• _EXTRAIT DE PAGE_
------------------------------------

CHAPITRE 6.- INTERPRÉTATION D'AUTRES APPROCHES
DE GESTION: ÉVALUATION, CONFRONTATION ET COMPARAISON AVEC LE «
MODÈLE » PROPOSÉ.
Ce sixième chapitre explique le cas d'un projet de
développement dans une ou plusieurs phases de son cycle de vie. Les
résultats présentés ici découlent d'une
enquête de terrain réalisée dans la province de
Québec. Nous avons pour la plupart rencontré des chefs de projet,
des environnementalistes, des citoyens et d'acteurs locaux, etc. Dans ce
chapitre, nous allons présenter la stratégie de l'entreprise
« promoteur » du projet considéré dans une perspective
de développement durable, surtout dans la gestion des processus
décisionnels.
À l'instar des modèles de gestion
exploités par les entreprises, nous examinerons celui adopté par
un promoteur de projet pour la gestion des parties prenantes écologiques
et sociales. Ce modèle de gestion adopté sera comparé avec
celui dont nous illustrons à cet effet. Ce cadre d'analyse de
développement durable envisagé porte sur le projet
hydroélectrique de l'Eastmain-1-A et dérivation Rupert dans le
Nord du Québec, dont une filiale d'Hydro-Québec est le
promoteur.

------------------------------------

• _CONTENU DES DONNÉES_
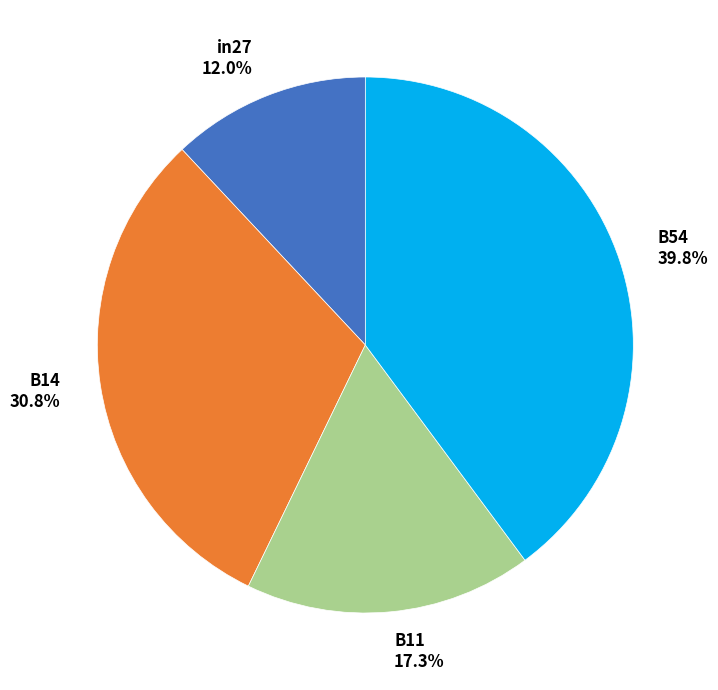

Which slice is the largest?

B54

------------------------------------

• _ACTIVITÉ 1_
Selon l'extrait sur la gestion du projet Eastmain-1-A, qui est le promoteur de ce projet hydroélectrique ?
• _ACTIVITÉ 2_
Poursuivez l'extrait sur la gestion du projet Eastmain-1-A après sa dernière phrase.

• _RÉPONSE FINALE 1_
Une filiale d'Hydro-Québec.

• _RÉPONSE FINALE 2_
6.1.- Description sommaire du projet retenu
6.1.1.- Historique et contexte du projet
La Convention de la Baie- James et du Nord de Québec
(CBJNQ), signée en 1975, prévoyait la mise en place d'un certains
nombre d'aménagements hydroélectriques, notamment le projet
Nottaway-Broadback-Rupert (NBR). Ce projet, de très grande envergure et
pouvant comprendre jusqu'à six centrales hydroélectriques sur la
rivière Rupert, sept centrales sur la rivière Broadback et la
création de plusieurs réservoirs de grande dimension auraient eu
des impacts biophysiques et sociaux indéniables pour les
communautés actuelles de Mistissini, Waswanipi et Waskaganish. Avec la
signature de l'Entente concernant l'établissement d'une nouvelle
relation entre le gouvernement du Québec et les Cris en février
2002 (la Paix des Braves), ce projet est définitivement abandonné
avec la réalisation du projet de centrale de l'Eastmain-1-A et
dérivation Rupert. Le projet vise la
dérivation d'une partie du débit de la
rivière Rupert vers le bassin versant de La Grande Rivière, en
plus d'ajouter deux nouvelles centrales au parc d'équipement du
promoteur par la construction de la centrale de l'Eastmain-1-A et de la
Sarcelle. Le projet comprend également la construction d'ouvrages de
contrôle qui permettront de maintenir des débits
réservés écologiques dans la portion de la rivière
Rupert à débit réduit. La dérivation des eaux vers
le réservoir Eastmain-1 requiert la création de deux biefs, ce
qui entraînera un ennoiement de superficies terrestres.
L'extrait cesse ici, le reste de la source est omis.